Exercise aim
Only the lines that hold "shoulder" should be in the answer, each copied from the data below.

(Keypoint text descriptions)
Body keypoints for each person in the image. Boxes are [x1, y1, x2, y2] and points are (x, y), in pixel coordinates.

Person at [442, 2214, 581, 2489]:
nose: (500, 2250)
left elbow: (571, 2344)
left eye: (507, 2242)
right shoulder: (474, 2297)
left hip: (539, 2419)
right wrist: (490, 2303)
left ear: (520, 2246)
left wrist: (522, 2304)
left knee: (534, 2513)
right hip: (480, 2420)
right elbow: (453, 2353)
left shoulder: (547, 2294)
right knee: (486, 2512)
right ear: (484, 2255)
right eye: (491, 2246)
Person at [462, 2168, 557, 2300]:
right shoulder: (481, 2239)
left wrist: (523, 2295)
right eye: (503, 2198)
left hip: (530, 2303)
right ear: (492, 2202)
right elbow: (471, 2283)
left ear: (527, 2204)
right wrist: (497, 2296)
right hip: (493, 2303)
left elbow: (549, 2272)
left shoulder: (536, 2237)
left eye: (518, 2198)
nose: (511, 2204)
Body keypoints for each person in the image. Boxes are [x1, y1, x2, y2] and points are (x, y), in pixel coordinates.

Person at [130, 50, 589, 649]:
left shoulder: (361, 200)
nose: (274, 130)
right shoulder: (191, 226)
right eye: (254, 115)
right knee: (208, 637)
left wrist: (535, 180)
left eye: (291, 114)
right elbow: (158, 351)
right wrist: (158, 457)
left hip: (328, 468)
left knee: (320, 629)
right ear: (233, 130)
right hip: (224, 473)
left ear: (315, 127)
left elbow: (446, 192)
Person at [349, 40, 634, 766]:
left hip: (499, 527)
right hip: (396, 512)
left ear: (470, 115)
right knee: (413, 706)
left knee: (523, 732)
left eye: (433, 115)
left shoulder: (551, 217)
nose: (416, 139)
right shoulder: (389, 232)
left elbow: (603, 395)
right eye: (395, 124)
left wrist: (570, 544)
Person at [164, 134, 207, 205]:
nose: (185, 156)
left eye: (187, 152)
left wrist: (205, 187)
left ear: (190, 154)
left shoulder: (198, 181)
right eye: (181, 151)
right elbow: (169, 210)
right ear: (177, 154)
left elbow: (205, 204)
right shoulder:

Solution to the problem
right shoulder: (474, 2297)
left shoulder: (547, 2294)
right shoulder: (481, 2239)
left shoulder: (536, 2237)
left shoulder: (361, 200)
right shoulder: (191, 226)
left shoulder: (551, 217)
right shoulder: (389, 232)
left shoulder: (198, 181)
right shoulder:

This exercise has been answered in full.